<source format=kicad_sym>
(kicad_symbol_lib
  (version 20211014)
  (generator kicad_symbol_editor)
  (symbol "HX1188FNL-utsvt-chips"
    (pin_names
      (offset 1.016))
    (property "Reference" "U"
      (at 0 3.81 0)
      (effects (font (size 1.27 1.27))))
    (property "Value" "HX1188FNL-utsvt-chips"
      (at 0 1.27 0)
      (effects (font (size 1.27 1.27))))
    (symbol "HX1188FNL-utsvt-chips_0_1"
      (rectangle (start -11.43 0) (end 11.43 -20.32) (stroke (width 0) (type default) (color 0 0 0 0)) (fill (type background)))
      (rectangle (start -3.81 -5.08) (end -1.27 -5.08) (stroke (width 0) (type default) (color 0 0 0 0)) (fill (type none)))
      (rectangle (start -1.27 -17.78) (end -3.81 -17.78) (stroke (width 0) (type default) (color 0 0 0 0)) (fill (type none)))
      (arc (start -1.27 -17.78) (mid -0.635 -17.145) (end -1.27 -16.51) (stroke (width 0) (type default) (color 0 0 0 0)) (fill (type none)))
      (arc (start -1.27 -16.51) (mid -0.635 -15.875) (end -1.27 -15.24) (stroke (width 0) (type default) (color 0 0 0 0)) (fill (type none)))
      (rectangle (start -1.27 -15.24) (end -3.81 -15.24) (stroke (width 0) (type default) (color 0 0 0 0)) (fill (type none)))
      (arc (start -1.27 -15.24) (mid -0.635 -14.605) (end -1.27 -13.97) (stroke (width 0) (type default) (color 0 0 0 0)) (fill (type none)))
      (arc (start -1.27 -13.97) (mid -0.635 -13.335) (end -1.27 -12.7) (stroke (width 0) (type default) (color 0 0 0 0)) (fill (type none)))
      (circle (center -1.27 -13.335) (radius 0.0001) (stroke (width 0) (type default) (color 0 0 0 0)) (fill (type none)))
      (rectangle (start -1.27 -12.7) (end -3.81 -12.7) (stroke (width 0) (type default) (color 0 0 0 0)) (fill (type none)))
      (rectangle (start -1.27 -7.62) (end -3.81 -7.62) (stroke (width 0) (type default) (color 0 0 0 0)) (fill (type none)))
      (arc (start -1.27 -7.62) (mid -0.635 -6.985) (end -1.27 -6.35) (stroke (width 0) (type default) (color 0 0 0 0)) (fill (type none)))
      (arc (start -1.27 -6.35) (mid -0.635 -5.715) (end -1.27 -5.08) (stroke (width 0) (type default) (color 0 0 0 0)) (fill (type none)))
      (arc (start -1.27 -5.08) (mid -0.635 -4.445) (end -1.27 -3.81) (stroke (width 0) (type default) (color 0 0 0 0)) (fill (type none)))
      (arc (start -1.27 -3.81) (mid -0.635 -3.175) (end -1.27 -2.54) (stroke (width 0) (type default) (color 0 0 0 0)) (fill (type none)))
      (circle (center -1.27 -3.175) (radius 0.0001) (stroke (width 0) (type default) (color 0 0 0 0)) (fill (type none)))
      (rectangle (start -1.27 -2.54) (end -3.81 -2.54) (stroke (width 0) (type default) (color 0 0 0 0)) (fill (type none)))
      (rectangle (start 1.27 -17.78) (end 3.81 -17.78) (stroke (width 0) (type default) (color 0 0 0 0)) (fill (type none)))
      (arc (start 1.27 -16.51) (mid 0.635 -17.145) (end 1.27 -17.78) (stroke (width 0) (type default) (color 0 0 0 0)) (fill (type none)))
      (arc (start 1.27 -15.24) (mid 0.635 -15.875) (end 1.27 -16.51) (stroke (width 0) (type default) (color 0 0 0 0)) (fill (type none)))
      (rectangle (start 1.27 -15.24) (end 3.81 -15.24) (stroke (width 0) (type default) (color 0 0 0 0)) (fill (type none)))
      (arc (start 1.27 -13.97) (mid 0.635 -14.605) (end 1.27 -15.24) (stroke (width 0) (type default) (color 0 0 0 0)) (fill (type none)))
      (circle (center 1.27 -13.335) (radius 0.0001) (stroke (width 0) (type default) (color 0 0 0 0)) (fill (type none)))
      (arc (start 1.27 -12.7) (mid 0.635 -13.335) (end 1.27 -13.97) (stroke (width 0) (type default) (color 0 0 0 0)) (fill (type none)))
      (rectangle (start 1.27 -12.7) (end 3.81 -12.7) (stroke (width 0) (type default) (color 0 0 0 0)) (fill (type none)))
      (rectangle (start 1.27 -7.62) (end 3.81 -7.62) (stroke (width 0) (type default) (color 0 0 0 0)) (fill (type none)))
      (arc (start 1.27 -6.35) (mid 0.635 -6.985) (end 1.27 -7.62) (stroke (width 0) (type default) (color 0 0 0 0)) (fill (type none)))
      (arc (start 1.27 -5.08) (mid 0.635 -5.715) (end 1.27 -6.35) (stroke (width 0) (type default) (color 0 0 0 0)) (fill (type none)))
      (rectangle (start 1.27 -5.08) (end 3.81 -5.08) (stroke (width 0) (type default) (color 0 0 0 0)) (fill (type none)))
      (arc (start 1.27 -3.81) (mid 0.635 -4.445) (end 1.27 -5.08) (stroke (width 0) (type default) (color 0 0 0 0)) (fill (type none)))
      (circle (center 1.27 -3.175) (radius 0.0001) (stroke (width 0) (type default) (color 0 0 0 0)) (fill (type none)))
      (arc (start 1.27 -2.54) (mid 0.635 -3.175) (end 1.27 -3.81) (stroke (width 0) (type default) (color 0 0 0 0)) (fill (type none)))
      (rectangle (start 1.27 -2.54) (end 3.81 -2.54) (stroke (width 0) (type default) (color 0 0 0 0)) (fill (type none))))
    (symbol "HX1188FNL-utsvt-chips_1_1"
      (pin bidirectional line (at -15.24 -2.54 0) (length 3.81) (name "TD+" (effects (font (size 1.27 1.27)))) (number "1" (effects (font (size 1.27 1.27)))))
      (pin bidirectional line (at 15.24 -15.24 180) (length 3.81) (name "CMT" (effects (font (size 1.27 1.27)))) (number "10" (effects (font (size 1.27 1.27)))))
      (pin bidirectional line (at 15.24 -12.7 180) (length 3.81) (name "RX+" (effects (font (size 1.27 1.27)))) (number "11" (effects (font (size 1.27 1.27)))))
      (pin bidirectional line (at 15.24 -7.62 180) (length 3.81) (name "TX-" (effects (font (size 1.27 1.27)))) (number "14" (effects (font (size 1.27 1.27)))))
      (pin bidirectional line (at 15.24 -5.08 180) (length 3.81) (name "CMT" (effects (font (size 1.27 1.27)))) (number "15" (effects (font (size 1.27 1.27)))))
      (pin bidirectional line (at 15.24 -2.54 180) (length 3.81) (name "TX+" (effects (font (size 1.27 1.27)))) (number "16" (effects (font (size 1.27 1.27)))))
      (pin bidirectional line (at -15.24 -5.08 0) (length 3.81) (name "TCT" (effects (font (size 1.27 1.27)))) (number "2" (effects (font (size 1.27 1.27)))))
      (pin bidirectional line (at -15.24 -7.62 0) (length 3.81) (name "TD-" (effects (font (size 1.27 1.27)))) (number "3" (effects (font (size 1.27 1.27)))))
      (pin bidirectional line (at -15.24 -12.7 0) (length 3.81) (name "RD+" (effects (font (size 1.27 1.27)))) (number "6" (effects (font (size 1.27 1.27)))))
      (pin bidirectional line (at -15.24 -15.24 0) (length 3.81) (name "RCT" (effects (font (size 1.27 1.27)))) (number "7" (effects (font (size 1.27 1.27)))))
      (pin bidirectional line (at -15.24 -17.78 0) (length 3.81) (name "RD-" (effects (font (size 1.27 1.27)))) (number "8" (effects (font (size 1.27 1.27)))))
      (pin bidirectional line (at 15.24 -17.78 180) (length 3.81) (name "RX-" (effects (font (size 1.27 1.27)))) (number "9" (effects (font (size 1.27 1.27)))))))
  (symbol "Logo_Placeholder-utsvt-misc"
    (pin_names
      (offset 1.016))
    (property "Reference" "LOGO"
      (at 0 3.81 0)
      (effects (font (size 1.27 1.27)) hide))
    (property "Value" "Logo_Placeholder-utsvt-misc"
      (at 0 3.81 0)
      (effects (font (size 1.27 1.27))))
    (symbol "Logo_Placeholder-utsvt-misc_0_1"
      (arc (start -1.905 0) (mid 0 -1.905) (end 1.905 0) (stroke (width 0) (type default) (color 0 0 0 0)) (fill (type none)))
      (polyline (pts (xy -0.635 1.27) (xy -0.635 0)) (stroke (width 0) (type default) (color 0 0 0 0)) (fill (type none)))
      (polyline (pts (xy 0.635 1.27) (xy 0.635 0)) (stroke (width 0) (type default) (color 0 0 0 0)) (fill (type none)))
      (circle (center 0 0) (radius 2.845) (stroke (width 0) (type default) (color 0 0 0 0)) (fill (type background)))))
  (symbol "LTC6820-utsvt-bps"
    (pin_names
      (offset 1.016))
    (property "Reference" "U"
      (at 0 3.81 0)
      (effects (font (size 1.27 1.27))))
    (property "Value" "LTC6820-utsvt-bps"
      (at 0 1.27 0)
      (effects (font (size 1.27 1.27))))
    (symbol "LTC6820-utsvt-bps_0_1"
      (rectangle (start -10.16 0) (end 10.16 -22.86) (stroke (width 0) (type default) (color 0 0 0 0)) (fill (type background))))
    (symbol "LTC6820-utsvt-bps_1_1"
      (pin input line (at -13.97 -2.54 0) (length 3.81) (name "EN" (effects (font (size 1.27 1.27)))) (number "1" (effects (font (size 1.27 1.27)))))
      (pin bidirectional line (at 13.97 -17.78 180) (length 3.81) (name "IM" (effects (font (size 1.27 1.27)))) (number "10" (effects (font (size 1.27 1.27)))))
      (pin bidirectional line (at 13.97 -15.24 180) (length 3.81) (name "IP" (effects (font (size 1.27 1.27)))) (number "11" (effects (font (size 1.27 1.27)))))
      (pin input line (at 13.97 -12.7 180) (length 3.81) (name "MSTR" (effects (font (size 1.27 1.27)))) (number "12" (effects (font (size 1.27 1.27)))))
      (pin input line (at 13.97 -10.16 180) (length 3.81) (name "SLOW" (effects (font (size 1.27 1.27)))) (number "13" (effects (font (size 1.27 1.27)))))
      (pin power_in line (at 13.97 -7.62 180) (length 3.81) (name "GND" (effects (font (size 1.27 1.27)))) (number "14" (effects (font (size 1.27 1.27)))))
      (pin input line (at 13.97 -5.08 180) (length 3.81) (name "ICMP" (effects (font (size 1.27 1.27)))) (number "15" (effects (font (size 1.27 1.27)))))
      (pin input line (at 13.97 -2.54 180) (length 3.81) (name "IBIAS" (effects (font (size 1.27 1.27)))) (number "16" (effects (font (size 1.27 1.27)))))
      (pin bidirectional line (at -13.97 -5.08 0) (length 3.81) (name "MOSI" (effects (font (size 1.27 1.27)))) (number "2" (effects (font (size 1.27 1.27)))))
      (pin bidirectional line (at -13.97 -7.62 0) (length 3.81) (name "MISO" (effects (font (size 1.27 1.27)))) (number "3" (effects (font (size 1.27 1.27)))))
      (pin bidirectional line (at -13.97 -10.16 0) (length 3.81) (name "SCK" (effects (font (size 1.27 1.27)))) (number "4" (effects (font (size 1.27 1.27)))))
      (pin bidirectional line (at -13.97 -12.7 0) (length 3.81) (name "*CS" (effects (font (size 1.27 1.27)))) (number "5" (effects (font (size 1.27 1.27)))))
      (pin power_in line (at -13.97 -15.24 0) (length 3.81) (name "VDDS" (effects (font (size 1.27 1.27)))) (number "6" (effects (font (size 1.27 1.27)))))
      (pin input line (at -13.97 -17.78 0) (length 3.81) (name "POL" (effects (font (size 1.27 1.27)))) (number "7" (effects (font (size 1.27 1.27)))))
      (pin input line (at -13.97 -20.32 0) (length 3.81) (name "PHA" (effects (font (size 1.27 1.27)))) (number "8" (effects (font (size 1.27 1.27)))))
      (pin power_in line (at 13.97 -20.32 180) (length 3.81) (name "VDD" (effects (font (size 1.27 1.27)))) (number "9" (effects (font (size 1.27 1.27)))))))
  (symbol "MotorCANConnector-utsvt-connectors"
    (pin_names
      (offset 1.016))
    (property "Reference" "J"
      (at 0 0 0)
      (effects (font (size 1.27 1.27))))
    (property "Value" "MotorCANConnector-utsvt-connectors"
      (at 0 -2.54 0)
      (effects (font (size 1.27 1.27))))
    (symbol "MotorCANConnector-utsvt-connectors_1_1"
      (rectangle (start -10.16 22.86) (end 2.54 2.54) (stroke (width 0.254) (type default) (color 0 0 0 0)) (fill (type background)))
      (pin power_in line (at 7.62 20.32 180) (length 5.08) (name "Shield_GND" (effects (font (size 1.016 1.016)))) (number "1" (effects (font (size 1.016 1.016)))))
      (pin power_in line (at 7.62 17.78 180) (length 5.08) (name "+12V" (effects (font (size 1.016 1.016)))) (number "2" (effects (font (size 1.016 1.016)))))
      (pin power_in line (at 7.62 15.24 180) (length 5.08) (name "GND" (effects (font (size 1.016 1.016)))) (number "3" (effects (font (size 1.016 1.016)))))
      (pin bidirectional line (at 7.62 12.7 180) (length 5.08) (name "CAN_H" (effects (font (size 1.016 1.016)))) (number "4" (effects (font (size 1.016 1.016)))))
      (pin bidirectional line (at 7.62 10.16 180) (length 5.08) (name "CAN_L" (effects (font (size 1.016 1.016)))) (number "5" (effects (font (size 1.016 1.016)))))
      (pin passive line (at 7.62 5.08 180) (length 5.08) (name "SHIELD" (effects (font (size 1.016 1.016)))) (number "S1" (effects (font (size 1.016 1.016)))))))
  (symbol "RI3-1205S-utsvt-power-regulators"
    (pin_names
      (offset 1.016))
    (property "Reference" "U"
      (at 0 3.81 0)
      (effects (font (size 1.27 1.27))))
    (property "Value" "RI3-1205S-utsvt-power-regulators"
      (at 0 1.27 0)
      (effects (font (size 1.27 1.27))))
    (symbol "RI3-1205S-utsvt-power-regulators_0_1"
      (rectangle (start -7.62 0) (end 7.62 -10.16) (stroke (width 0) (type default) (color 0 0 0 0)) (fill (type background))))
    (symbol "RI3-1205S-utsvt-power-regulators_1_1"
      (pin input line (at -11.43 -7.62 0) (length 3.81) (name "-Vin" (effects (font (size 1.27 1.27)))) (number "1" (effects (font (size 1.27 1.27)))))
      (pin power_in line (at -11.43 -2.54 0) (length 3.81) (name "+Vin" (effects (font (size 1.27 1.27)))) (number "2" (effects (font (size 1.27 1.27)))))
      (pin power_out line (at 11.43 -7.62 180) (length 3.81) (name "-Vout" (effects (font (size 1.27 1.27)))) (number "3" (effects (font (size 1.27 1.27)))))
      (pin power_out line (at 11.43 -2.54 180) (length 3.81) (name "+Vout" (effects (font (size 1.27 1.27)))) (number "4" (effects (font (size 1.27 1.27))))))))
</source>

=== ACTIVITY ===
Proceeding from the line containing "(rectangle (start -1.27 -2.54)" through the line containing "(rectangle (start 1.27 -17.78)", transcribe the lines above exactly, both end lines included.

=== ANSWER TO THE EXERCISE ===
      (rectangle (start -1.27 -2.54) (end -3.81 -2.54) (stroke (width 0) (type default) (color 0 0 0 0)) (fill (type none)))
      (rectangle (start 1.27 -17.78) (end 3.81 -17.78) (stroke (width 0) (type default) (color 0 0 0 0)) (fill (type none)))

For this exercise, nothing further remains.